Oil found in tests drills on Surrey/Sussex border
- Published
Oil has been discovered at a site on the Surrey/Sussex border and could be being extracted within two years.
Horse Hill Developments has been drilling an exploration well at Horse Hill, near Horley, just a few miles from Gatwick Airport.
Frack Free Surrey held a protest meeting on Sunday over fears the company may use fracking on the site.
The company says it guarantees that the fracking technique will not be used.
Hydraulic fracturing, or fracking, is a technique designed to recover gas and oil from shale rock. Opponents say the fracking process can cause small earth tremors.
Horse Hill Developments is linked to Angus Energy, which already operates wells at Brockham in Surrey and Lidsey in West Sussex.
Resident Christopher Lowe said: "Fracking is a potentially dangerous process to people's health and the consequences are not fully understood.

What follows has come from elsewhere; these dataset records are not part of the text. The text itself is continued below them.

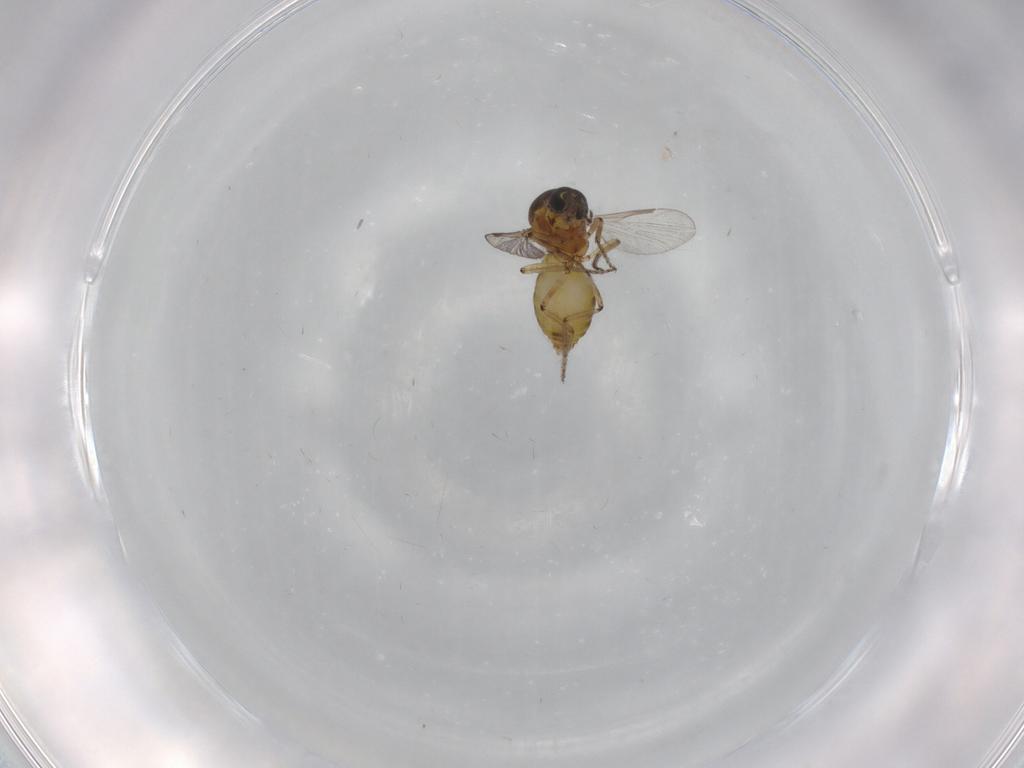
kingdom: Animalia
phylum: Arthropoda
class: Insecta
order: Diptera
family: Ceratopogonidae
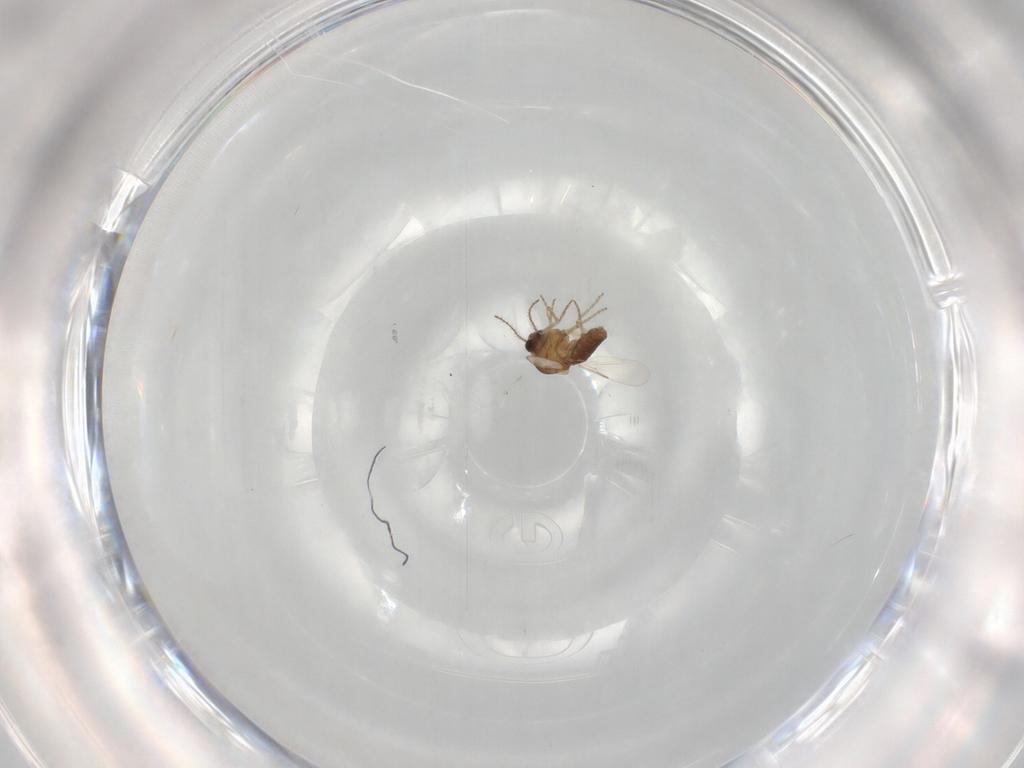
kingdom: Animalia
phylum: Arthropoda
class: Insecta
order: Diptera
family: Ceratopogonidae
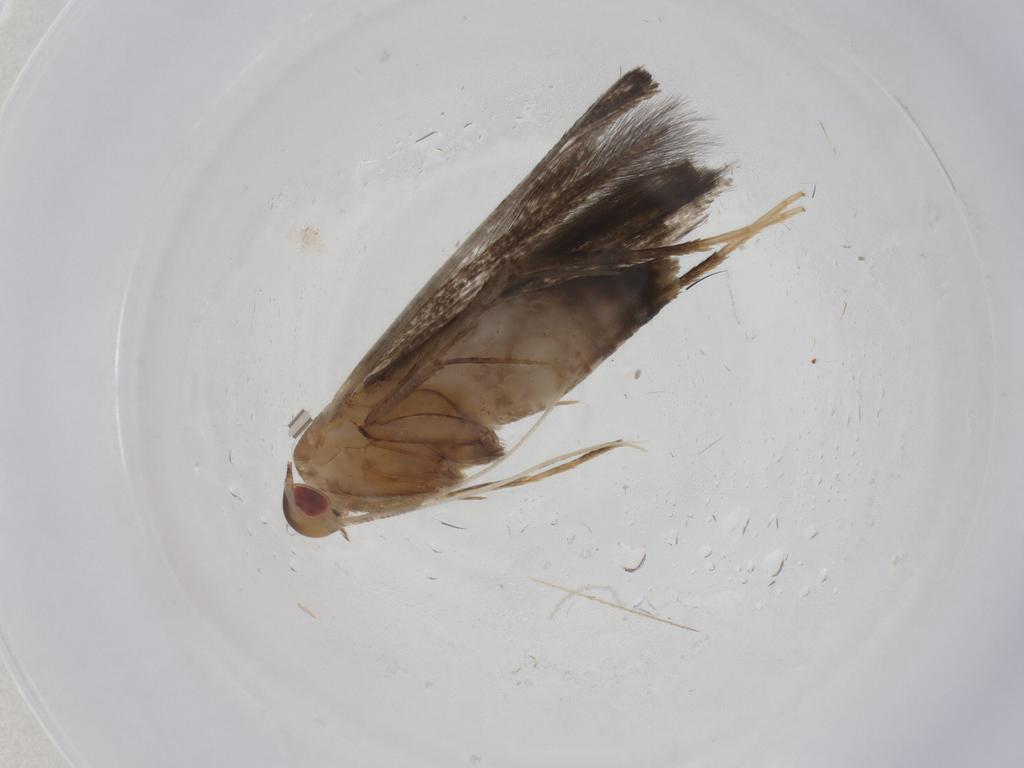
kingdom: Animalia
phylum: Arthropoda
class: Insecta
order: Lepidoptera
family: Cosmopterigidae
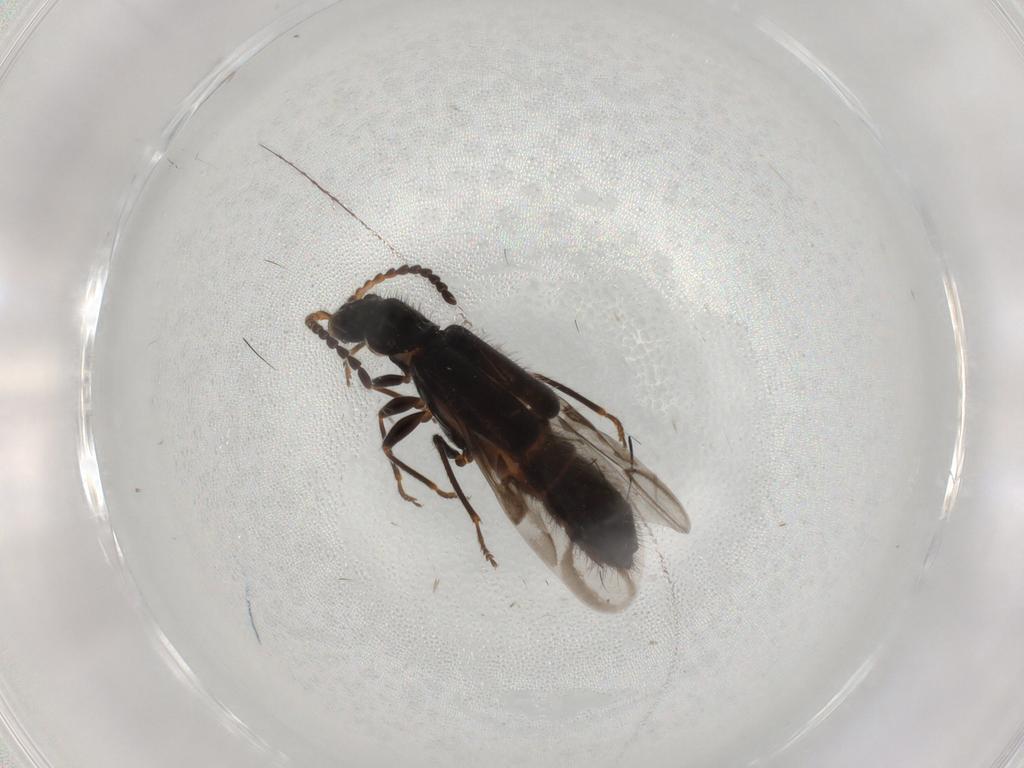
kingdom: Animalia
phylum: Arthropoda
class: Insecta
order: Coleoptera
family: Melyridae
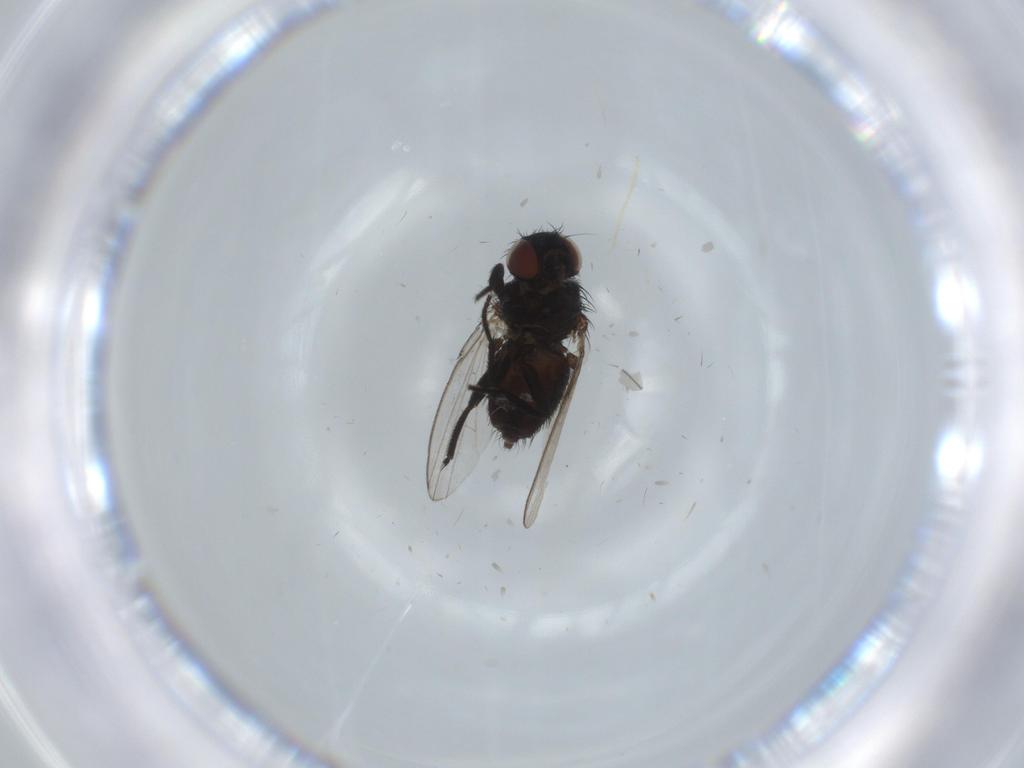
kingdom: Animalia
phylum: Arthropoda
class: Insecta
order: Diptera
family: Milichiidae
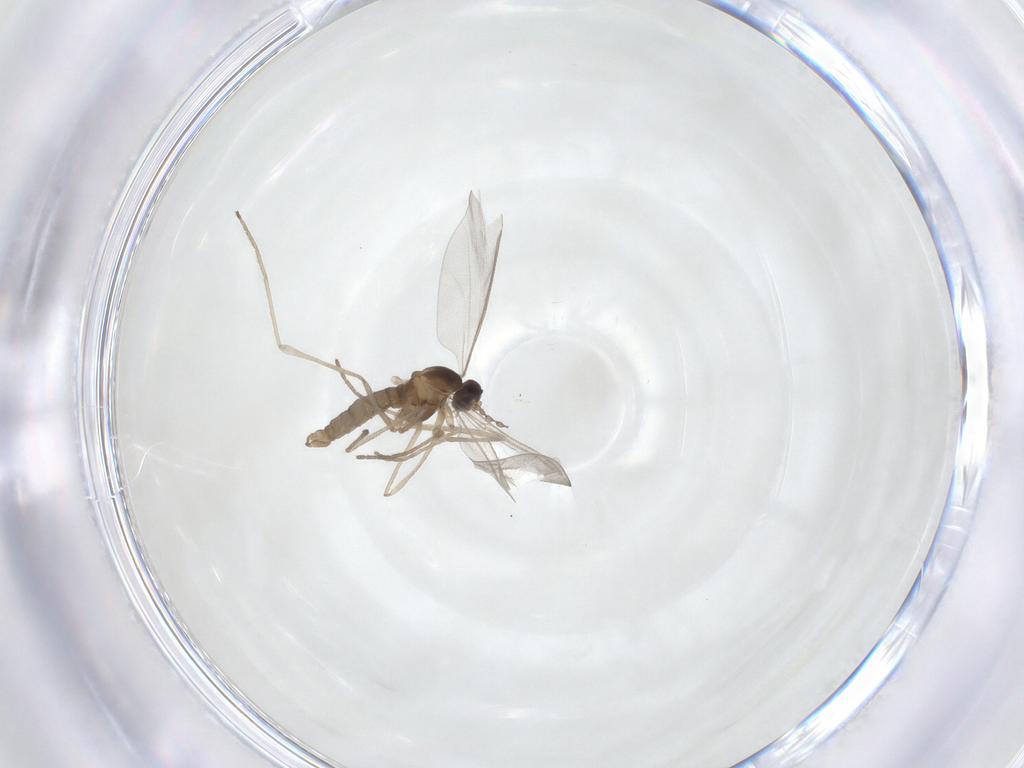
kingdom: Animalia
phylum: Arthropoda
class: Insecta
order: Diptera
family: Cecidomyiidae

"If it's a single well, like Brockham, then there is not a problem In the end they will leave a nodding donkey which you won't see and there will be a tanker or two, or half a dozen a week, which is not a problem."
He said residents feared more wells could be drilled "every mile or so" each with a nodding donkey extracting oil at each.
"We could get another [well] in two years time, and this is a prospect which does worry people."
Reserves 'worth £2bn'
David Lenigas chairman of Horse Hill Developments, said: "I'm a land owner and farm owner and I wouldn't want fracking on my land and I certainly wouldn't be doing fracking in Horley.
"I have stated publicly that there will be no fracking at the Horse Hill site."
Geologists have suggested that the oil and gas reserves at Horse Hill site could be worth about £2bn, with production beginning in about two years, Mr Lenigas said.
"I think the concept of a nodding donkey every mile is not the reality of this project."